-------- Dokumenttext

Revision in Strafsachen: Verfahrensrüge wegen unterlassener Mitteilung einer sog. Sanktionsschere vor einer Verständigung


Tenor

Die Revision des Angeklagten gegen das Urteil des [X.] vom 5. März 2013 wird verworfen.

Der Angeklagte hat die Kosten seines Rechtsmittels zu tragen.

– Von Rechts wegen –

Gründe

1

Das [X.] hat den Angeklagten wegen schweren sexuellen Missbrauchs eines Kindes in vier Fällen, Besitzes kinderpornographischer Schriften sowie öffentlichen Zugänglichmachens kinderpornographischer Schriften in zehn Fällen zu einer Gesamtfreiheitsstrafe von drei Jahren und neun Monaten verurteilt und hierauf gut sieben Monate Auslieferungshaft in [X.] im Maßstab 1:2 angerechnet. Die auf eine Verfahrensrüge und die Sachrüge gestützte Revision des Angeklagten bleibt erfolglos.

----------------
-------- Verfügbare Daten

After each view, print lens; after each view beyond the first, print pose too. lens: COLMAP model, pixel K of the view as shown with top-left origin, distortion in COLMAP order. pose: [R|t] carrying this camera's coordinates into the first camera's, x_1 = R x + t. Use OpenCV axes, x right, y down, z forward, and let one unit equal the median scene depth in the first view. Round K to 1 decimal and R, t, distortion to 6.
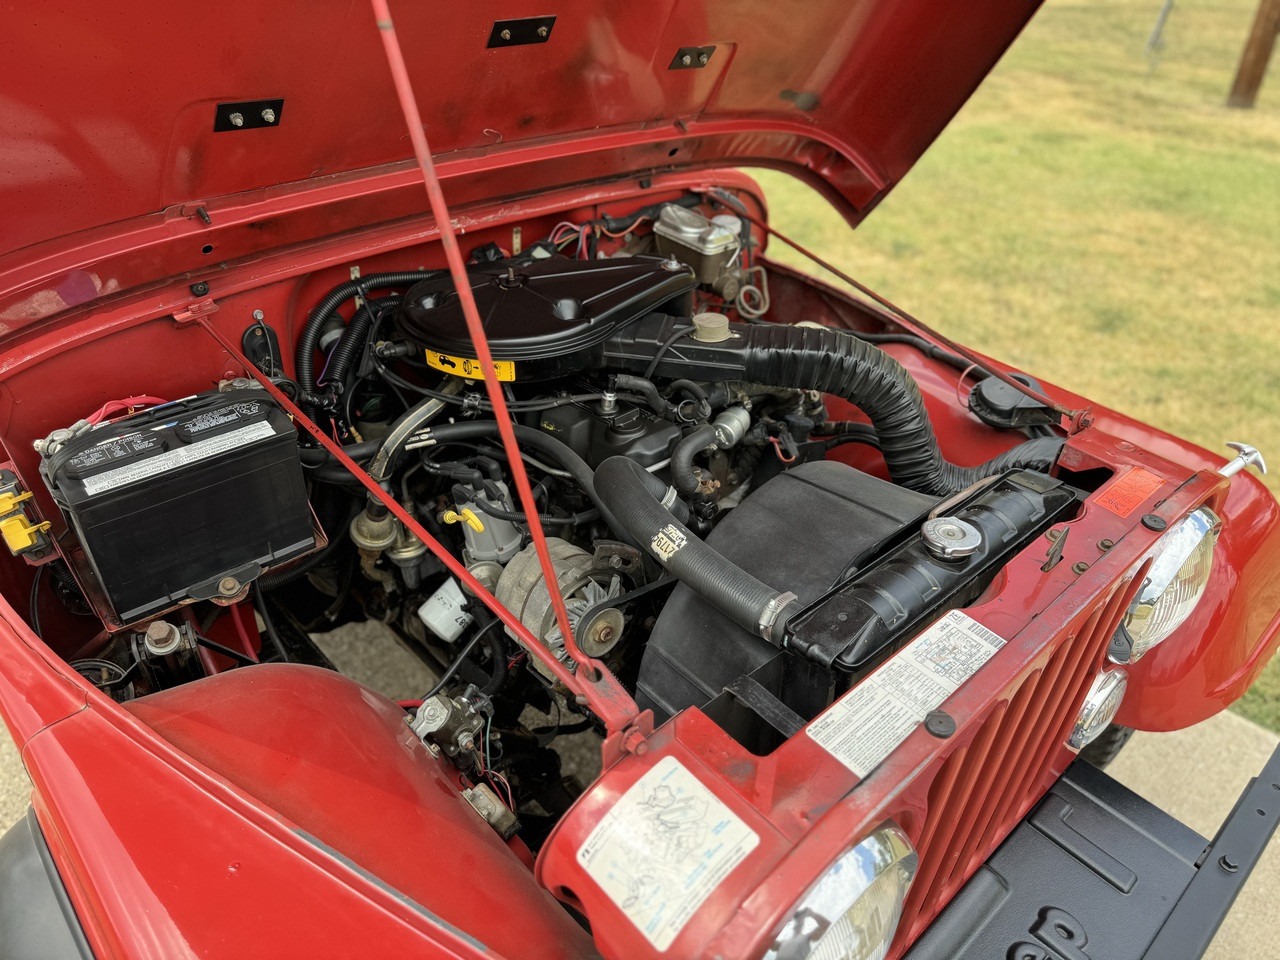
lens RADIAL K [[932.5, 0, 639.6], [0, 932.5, 480.4], [0, 0, 1]] dist [-0.013891, -0.011932]
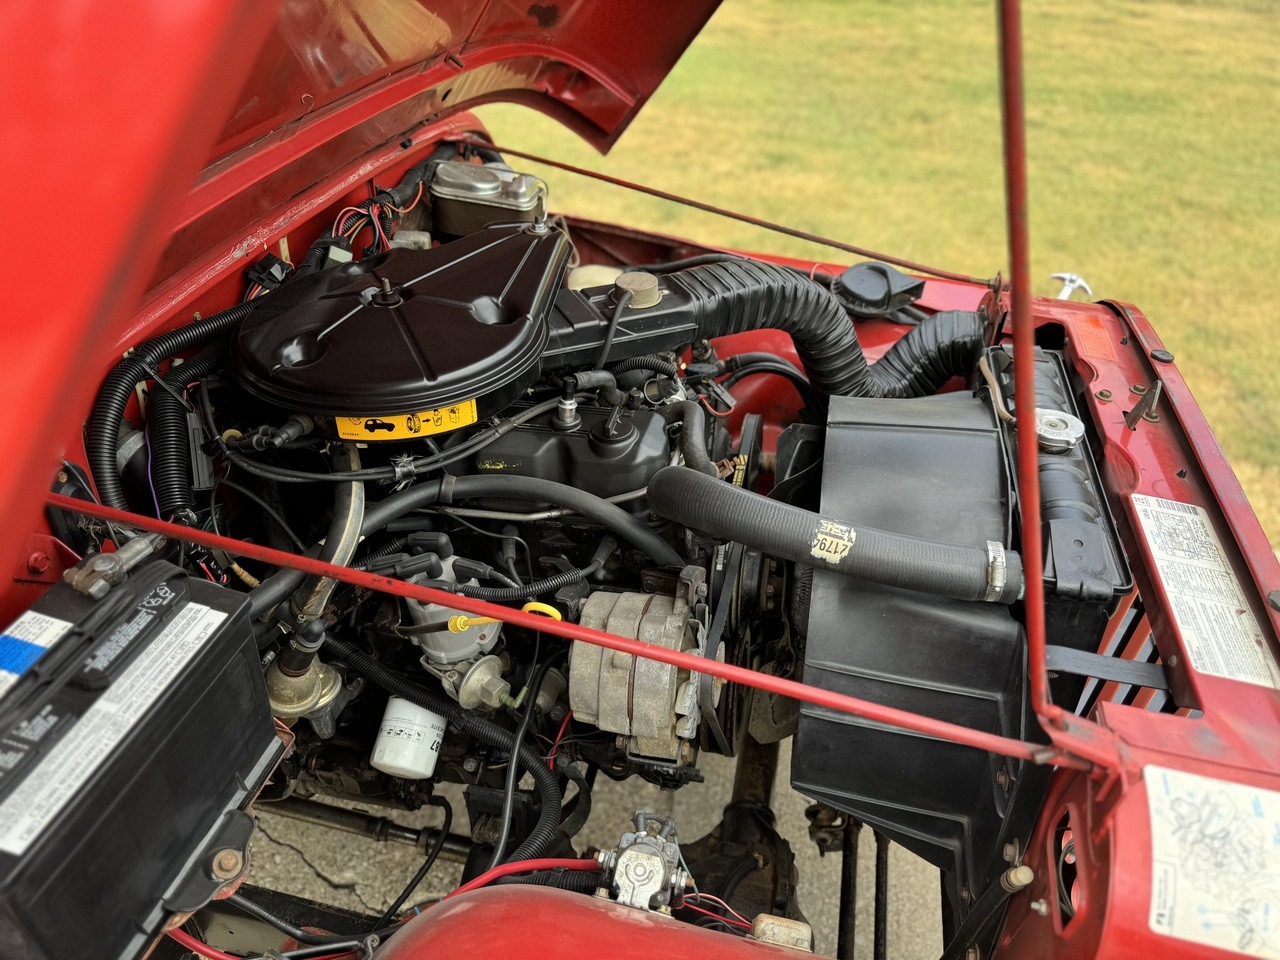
lens RADIAL K [[932.5, 0, 639.5], [0, 932.5, 481.6], [0, 0, 1]] dist [-0.013891, -0.011932]
pose [[0.818432, -0.339634, 0.463484, -0.367551], [0.310137, 0.940137, 0.141269, -0.119132], [-0.483719, 0.028124, 0.874772, 0.267913]]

----------------

- Aufgabe: Erklären Sie anhand des Textes zur Revision in Strafsachen, weshalb der Angeklagte zu einer Gesamtfreiheitsstrafe von drei Jahren und neun Monaten verurteilt wurde.

- Antwort: Der Angeklagte wurde wegen schweren sexuellen Missbrauchs eines Kindes in vier Fällen verurteilt. Hinzu kamen der Besitz kinderpornographischer Schriften und das öffentliche Zugänglichmachen kinderpornographischer Schriften in zehn Fällen.